Nik Soren 31/01/2014
Crônicas invisíveis.
Antes desse livro, obviamente, eu não havia lido nada de Julio Ramon Ribeyro.
Por que 'obviamente'?
Ora, porque não existe nenhum outro texto dele publicado no brasil e, talvez mais importante que isso, é extremamente difícil de encontrar qualquer coisa do autor, mesmo que em castelhano, mesmo em outros países.
Agora, após ter lido essa obra, eu me pergunto: como pode? Como pode uma coisa tão boa ter ficado escondida por sessenta anos? Como pode um artista de mão cheia ser negligenciado assim?
Mas, parando p'ra pensar, isso já aconteceu muito na história... Van Goth foi absolutamente ignorado e tido como um péssimo pintor durante sua vida, o único quadro que conseguiu vender foi para seu próprio irmão, que o sustentou até a morte, o que tira um pouco o mérito pela venda... Cervantes obteve reconhecimento em vida, é verdade, mas não ganhou nada por seu Don Quixote, hoje tido como o livro ais importante e visionário da história.

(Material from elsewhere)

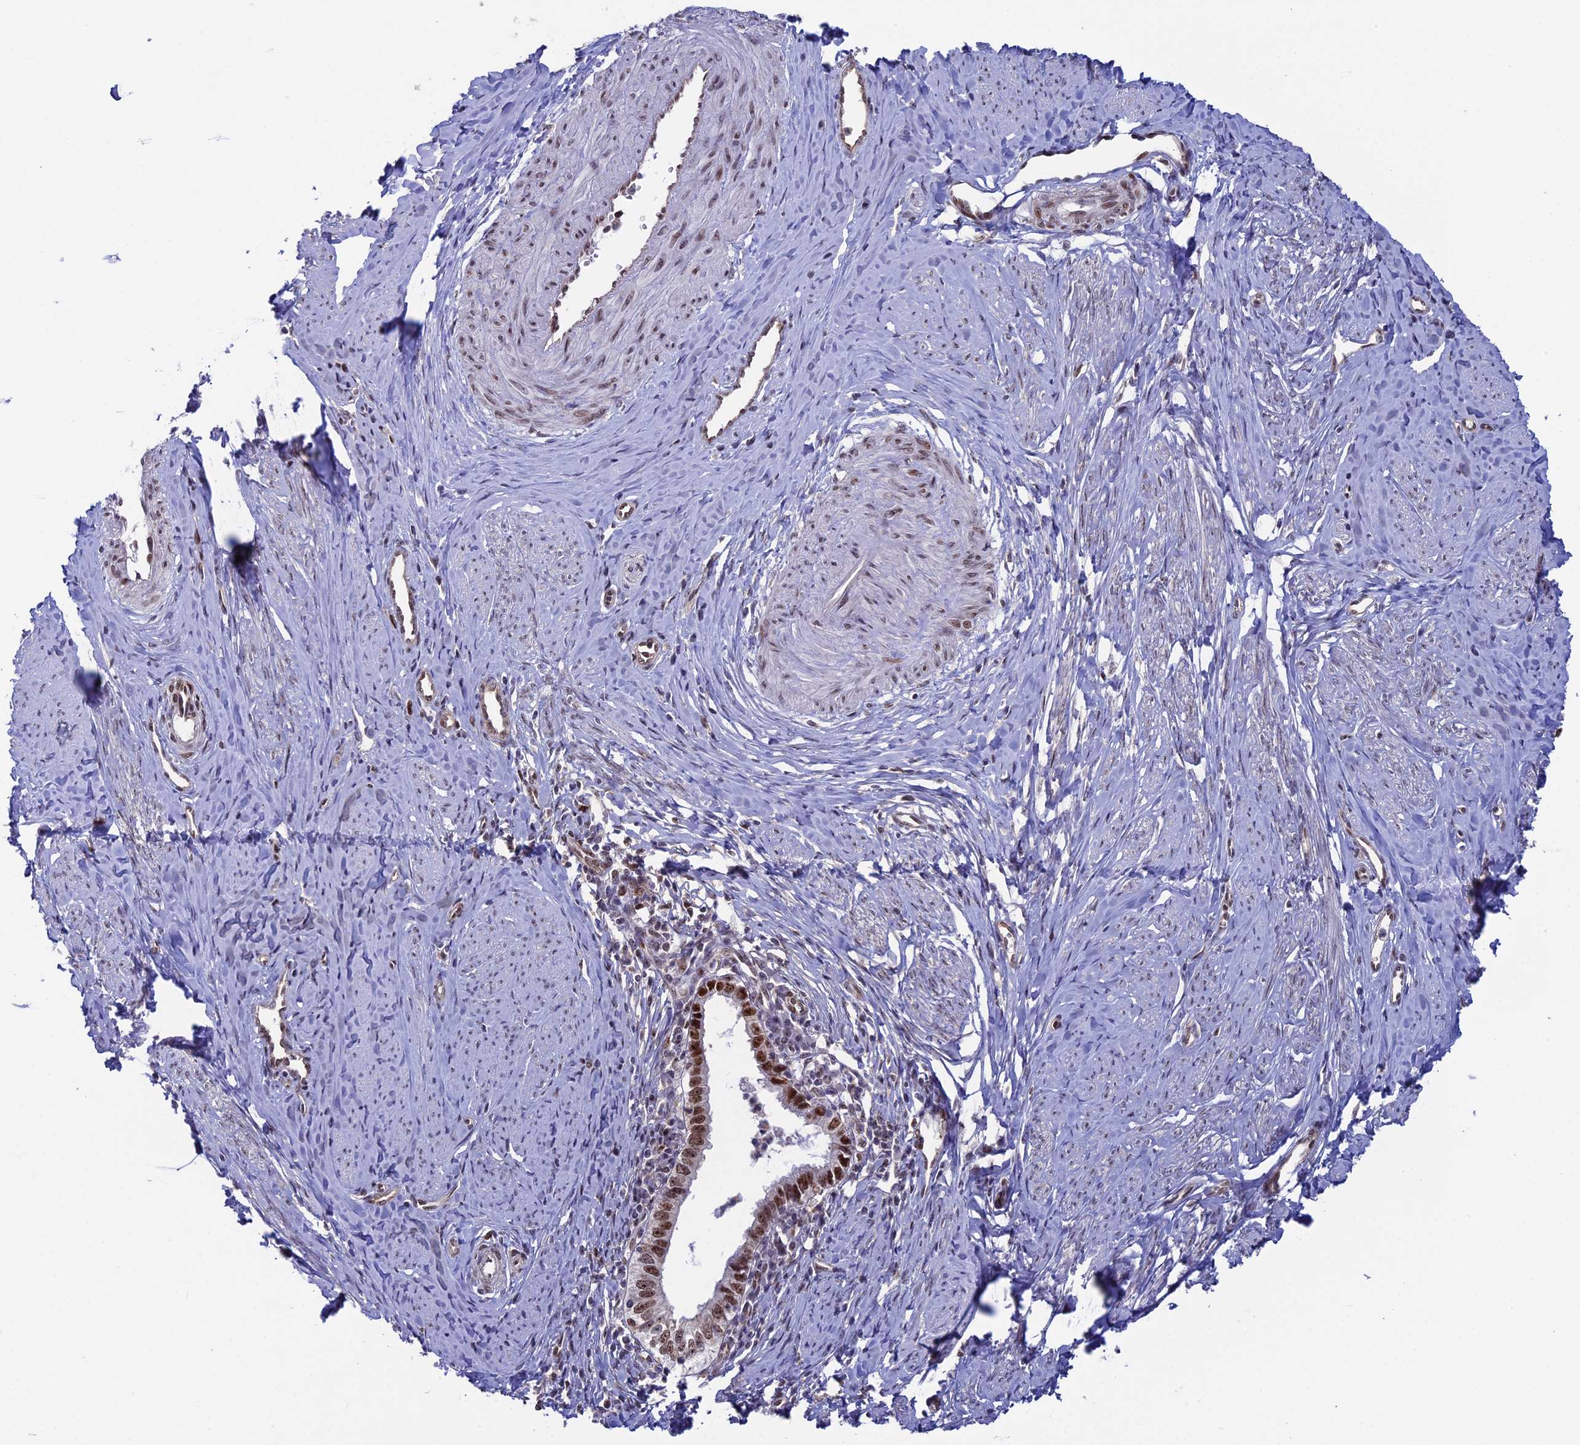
{"staining": {"intensity": "moderate", "quantity": ">75%", "location": "nuclear"}, "tissue": "cervical cancer", "cell_type": "Tumor cells", "image_type": "cancer", "snomed": [{"axis": "morphology", "description": "Adenocarcinoma, NOS"}, {"axis": "topography", "description": "Cervix"}], "caption": "This is an image of IHC staining of adenocarcinoma (cervical), which shows moderate positivity in the nuclear of tumor cells.", "gene": "CCDC86", "patient": {"sex": "female", "age": 36}}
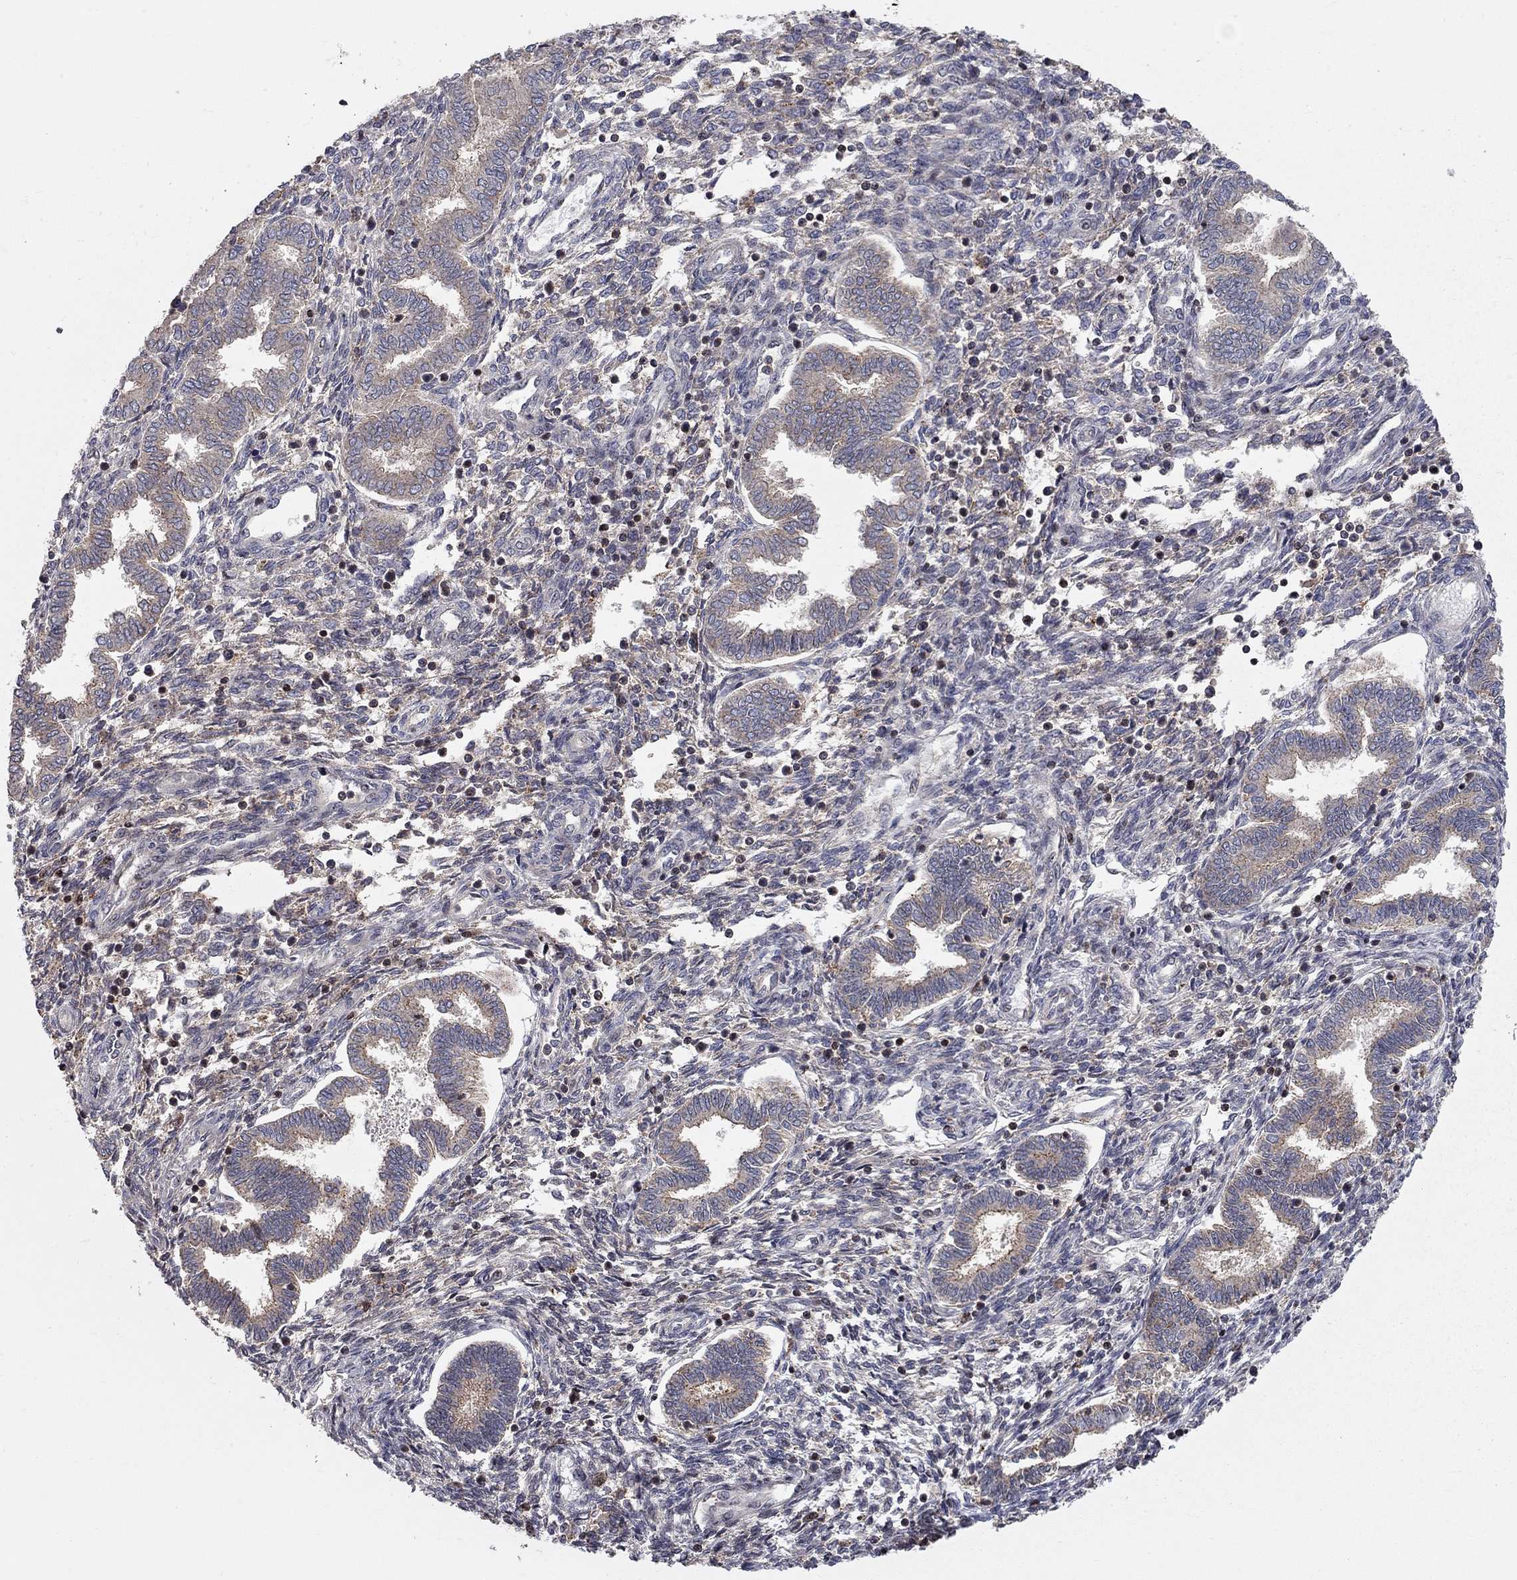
{"staining": {"intensity": "negative", "quantity": "none", "location": "none"}, "tissue": "endometrium", "cell_type": "Cells in endometrial stroma", "image_type": "normal", "snomed": [{"axis": "morphology", "description": "Normal tissue, NOS"}, {"axis": "topography", "description": "Endometrium"}], "caption": "Endometrium was stained to show a protein in brown. There is no significant expression in cells in endometrial stroma. The staining was performed using DAB (3,3'-diaminobenzidine) to visualize the protein expression in brown, while the nuclei were stained in blue with hematoxylin (Magnification: 20x).", "gene": "ERN2", "patient": {"sex": "female", "age": 42}}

Agora, calme lá! Não estou dizendo de maneira alguma que Ribeyro será tido como o próximo Cervantes algum dia, muito pelo contrário, o que eu vejo é um autor que tem tudo p'ra ser ignorado pelo público em geral por todo o sempre.
Hoje mesmo, após terminar o livro, me perguntaram... "O que você mais gostou nele?"
Hmm... Eu respondi que foram duas coisas. Sua falta de apelo e sua imparcialidade para com as personagens e ambientes.
Por mais que Ribeyro tenha me lembrado superficialmente Bukowski ou algum Beatnik da sua mesma época, ele tem uma diferença muito importante: ao menos nos contos apresentados nesse livro é marcante a falta de palavrões, agressão e sexo. Se você é viciado em ultraviolência e coisas desse tipo, passe longe.
Mas, falando assim eu posso ser injusto com o autor! Fica parecendo que se trata de Crônicas da Barbie ou algo assim.
Não. Eu diria que se trata de Crônicas Invisíveis. Personagens tão reais e ordinários que seriam invisíveis se não narrados. Uma narrativa tão clara e indiferente que, não fosse tão bem construída, também ficaria invisível.
O único conto desse livro que foge à regra é também o mais singular e original: O Embarcadouro da Esquina.
Ao narrar a estória de um homem louco, intoxicado, o texto também parece se afetar. Por mais de uma vez eu tive que parar e reler a página inteira, porque não me lembrava nem como chegara lá.
Quanto à "imparcialidade do autor", esse também foi um factor que bastante me marcou. Ribeyro descreve perdedores, mas nunca coitadinhos. Aqui não existe uma guerra entre Bem e Mal, entre mocinhos e vilões. Não, aqui você encontra pessoas reais - mesmo que feitas de tinta - com defeitos e qualidades.
No fim das contas, não me surpreende que Ribeyro tenha passado desapercebido por tantas décadas. Se existe alguma forma melhor de descrever o homem, eu ainda não encontrei: 0% comercial.
Agora, se me permitem, vou comprar mais cigarros porque os meus viraram cinzas.